After 2 rounds of editing like this, I was left with 15 tokens that could not be chained back to 0ED. And every single one of those tokens was length >8. I then considered those to be possibly transcription errors and were conjugations. I compared them to shorter tokens and was able to split them into 2 words. All of those were then 1 or 2 edit distance from a 0ED token or a previously repaired token.
Ok, so every single token on ED+ could be chained into an edit distance of 3 or less into a 0ED token.
I checked Zandberg/Landini.
99.07% of the ED+-only vocabulary in was absorbed within ≤3 edits.
I had 45 tokens left over. 45 / 45 (100%) have a split where both halves were within ≤3 edits of an another checked token.
Ok,... that can't possibly be right. It means I can edit any word a few times... ok 6 at most, maybe 7, and I can make every single word from one half a book match the other half.
Well, kinda
Latin (Caesar)
plus-only unique tokens: 2,597
Dist=1: 860
Dist=2: 940
Dist=3: 506
3: 291
Within ≤2: 69.31%
Within ≤3: 88.79%
English (Dracula)
plus-only unique tokens: 1,184
Dist=1: 374
Dist=2: 413
Dist=3: 226
3: 171
Within ≤2: 66.47%
Within ≤3: 85.56%
So yes, they can be repaired. BUT!
Voynich
Within ≤2: ~93.7%
Within ≤3: ~98.8%
Voynich words have a greater similarity than Latin or English. Now to old hands at Voynich, this is no huge surprise. But, it does show that after editing what appears to be two very different sections of the book, that similarity is just a few edit distances away.
Conclusion.
I'm likely going to get beat up over this but, here goes:
- Currier Language A and B are not distinct languages and he noted that.

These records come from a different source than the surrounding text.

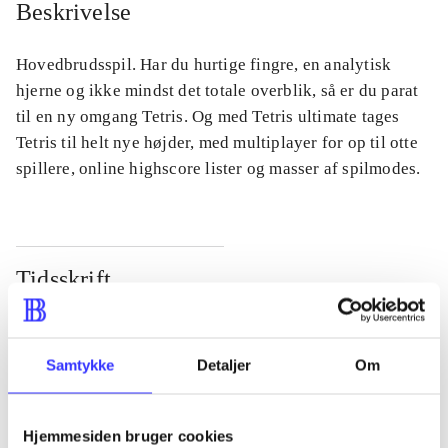
Beskrivelse
Hovedbrudsspil. Har du hurtige fingre, en analytisk
hjerne og ikke mindst det totale overblik, så er du parat
til en ny omgang Tetris. Og med Tetris ultimate tages
Tetris til helt nye højder, med multiplayer for op til otte
spillere, online highscore lister og masser af spilmodes.
Tidsskrift
Artiklen er en del af
lorem ipsum dolor sit amet ...
Samtykke
Detaljer
Om
Tidsskrift
Artiklerne i
handler ofte om
Hjemmesiden bruger cookies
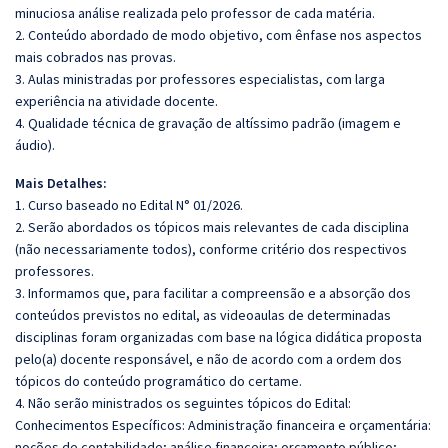
minuciosa análise realizada pelo professor de cada matéria.
2. Conteúdo abordado de modo objetivo, com ênfase nos aspectos
mais cobrados nas provas.
3. Aulas ministradas por professores especialistas, com larga
experiência na atividade docente.
4. Qualidade técnica de gravação de altíssimo padrão (imagem e
áudio).
Mais Detalhes:
1. Curso baseado no Edital N° 01/2026.
2. Serão abordados os tópicos mais relevantes de cada disciplina
(não necessariamente todos), conforme critério dos respectivos
professores.
3. Informamos que, para facilitar a compreensão e a absorção dos
conteúdos previstos no edital, as videoaulas de determinadas
disciplinas foram organizadas com base na lógica didática proposta
pelo(a) docente responsável, e não de acordo com a ordem dos
tópicos do conteúdo programático do certame.
4. Não serão ministrados os seguintes tópicos do Edital:
Conhecimentos Específicos: Administração financeira e orçamentária:
noções de contabilidade; análise financeira; orçamento público;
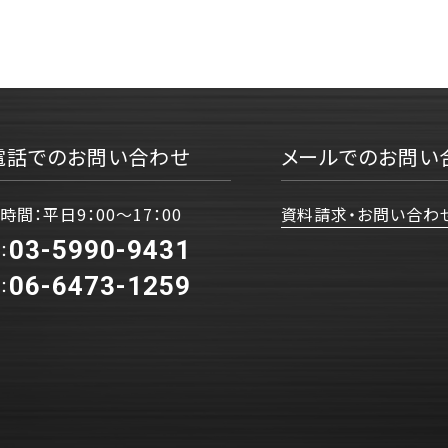
電話でのお問い合わせ
メールでのお問い
時間：平日9：00〜17：00
資料請求・お問い合わ
03-5990-9431
：
06-6473-1259
：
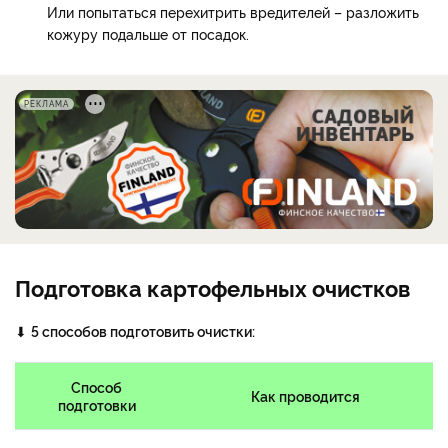
Или попытаться перехитрить вредителей – разложить
кожуру подальше от посадок.
РЕКЛАМА
Подготовка картофельных очистков
⬇
5 способов подготовить очистки:
Способ
Как проводится
подготовки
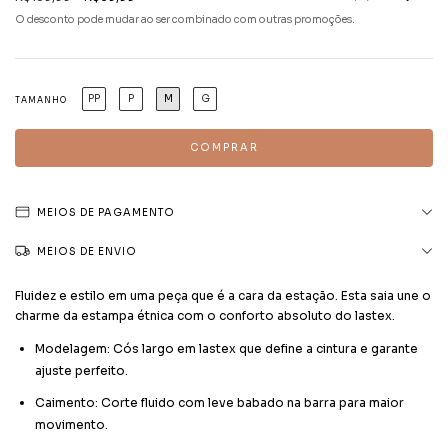
O desconto pode mudar ao ser combinado com outras promoções.
PP
P
M
G
TAMANHO
MEIOS DE PAGAMENTO
MEIOS DE ENVIO
Fluidez e estilo em uma peça que é a cara da estação. Esta saia une o
charme da estampa étnica com o conforto absoluto do lastex.
Modelagem: Cós largo em lastex que define a cintura e garante
ajuste perfeito.
Caimento: Corte fluido com leve babado na barra para maior
movimento.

- 0ED pages were likely created prior to the ED+ pages. I said likely! I don't have solid proof but the difference in vocabulary and bigrams suggests it.
- 0ED and ED+ are not behaving like normal text. Well, the whole Voynich doesn't behave like normal text so no surprise there.

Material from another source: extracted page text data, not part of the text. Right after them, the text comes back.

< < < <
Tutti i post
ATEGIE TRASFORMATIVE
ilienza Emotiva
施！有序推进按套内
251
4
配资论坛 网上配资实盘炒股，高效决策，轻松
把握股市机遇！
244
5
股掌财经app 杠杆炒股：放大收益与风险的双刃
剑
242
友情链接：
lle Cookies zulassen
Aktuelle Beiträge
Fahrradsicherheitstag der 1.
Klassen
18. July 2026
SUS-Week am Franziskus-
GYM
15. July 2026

- 0ED and ED+ look like two regimes, but not two vocabularies:. ED+ is almost entirely built from 0ED by tiny edits. The same "engine", different settings.
So, I hope I've given enough evidence to show how these two regimes are different, but the same underlying system. I'll be interested in hearing your thoughts.
The big question now is:
Why does a lexical "engine" make a drastic switch like "ed" if the vocabulary isn’t actually changing much?
I think I can answer that. But that's for another post.
Disclaimer: I have tried to review all of these numbers and I believe them to be reasonably accurate. I may have missed some but hopefully nothing drastic.